[[ DATA BELOW open ]]

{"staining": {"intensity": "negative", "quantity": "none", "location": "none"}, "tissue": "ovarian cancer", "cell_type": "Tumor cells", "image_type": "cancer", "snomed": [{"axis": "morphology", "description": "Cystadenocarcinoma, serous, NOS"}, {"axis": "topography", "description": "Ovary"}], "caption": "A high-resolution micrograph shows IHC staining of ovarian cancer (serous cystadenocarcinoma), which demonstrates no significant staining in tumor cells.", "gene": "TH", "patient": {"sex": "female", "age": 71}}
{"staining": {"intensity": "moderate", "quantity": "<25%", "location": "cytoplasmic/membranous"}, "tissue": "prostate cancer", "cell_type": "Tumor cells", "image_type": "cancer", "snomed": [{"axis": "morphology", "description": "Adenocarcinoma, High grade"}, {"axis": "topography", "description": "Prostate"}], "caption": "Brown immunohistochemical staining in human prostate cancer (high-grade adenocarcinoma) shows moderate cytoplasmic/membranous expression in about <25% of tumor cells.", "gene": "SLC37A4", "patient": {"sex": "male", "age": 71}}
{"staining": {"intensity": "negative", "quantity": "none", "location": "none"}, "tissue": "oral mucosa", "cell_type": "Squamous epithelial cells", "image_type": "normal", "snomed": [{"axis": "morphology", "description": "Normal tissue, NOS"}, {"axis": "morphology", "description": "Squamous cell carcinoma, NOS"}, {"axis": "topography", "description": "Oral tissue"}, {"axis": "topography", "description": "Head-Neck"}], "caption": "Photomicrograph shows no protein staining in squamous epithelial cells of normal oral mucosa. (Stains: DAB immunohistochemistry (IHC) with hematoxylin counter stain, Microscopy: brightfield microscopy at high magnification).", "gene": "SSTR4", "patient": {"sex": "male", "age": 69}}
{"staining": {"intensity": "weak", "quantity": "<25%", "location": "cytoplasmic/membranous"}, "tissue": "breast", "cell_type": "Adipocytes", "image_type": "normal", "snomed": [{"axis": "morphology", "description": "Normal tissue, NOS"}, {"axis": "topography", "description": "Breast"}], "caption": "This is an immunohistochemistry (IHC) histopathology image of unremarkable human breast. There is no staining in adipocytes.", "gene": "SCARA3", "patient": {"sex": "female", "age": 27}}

[[ DATA BELOW closed ]]

WHAT TO DO
Reproduce the material exactly. Every line must match.

SOLUTION FOR THIS PROBLEM
{"staining": {"intensity": "negative", "quantity": "none", "location": "none"}, "tissue": "ovarian cancer", "cell_type": "Tumor cells", "image_type": "cancer", "snomed": [{"axis": "morphology", "description": "Cystadenocarcinoma, serous, NOS"}, {"axis": "topography", "description": "Ovary"}], "caption": "A high-resolution micrograph shows IHC staining of ovarian cancer (serous cystadenocarcinoma), which demonstrates no significant staining in tumor cells.", "gene": "TH", "patient": {"sex": "female", "age": 71}}
{"staining": {"intensity": "moderate", "quantity": "<25%", "location": "cytoplasmic/membranous"}, "tissue": "prostate cancer", "cell_type": "Tumor cells", "image_type": "cancer", "snomed": [{"axis": "morphology", "description": "Adenocarcinoma, High grade"}, {"axis": "topography", "description": "Prostate"}], "caption": "Brown immunohistochemical staining in human prostate cancer (high-grade adenocarcinoma) shows moderate cytoplasmic/membranous expression in about <25% of tumor cells.", "gene": "SLC37A4", "patient": {"sex": "male", "age": 71}}
{"staining": {"intensity": "negative", "quantity": "none", "location": "none"}, "tissue": "oral mucosa", "cell_type": "Squamous epithelial cells", "image_type": "normal", "snomed": [{"axis": "morphology", "description": "Normal tissue, NOS"}, {"axis": "morphology", "description": "Squamous cell carcinoma, NOS"}, {"axis": "topography", "description": "Oral tissue"}, {"axis": "topography", "description": "Head-Neck"}], "caption": "Photomicrograph shows no protein staining in squamous epithelial cells of normal oral mucosa. (Stains: DAB immunohistochemistry (IHC) with hematoxylin counter stain, Microscopy: brightfield microscopy at high magnification).", "gene": "SSTR4", "patient": {"sex": "male", "age": 69}}
{"staining": {"intensity": "weak", "quantity": "<25%", "location": "cytoplasmic/membranous"}, "tissue": "breast", "cell_type": "Adipocytes", "image_type": "normal", "snomed": [{"axis": "morphology", "description": "Normal tissue, NOS"}, {"axis": "topography", "description": "Breast"}], "caption": "This is an immunohistochemistry (IHC) histopathology image of unremarkable human breast. There is no staining in adipocytes.", "gene": "SCARA3", "patient": {"sex": "female", "age": 27}}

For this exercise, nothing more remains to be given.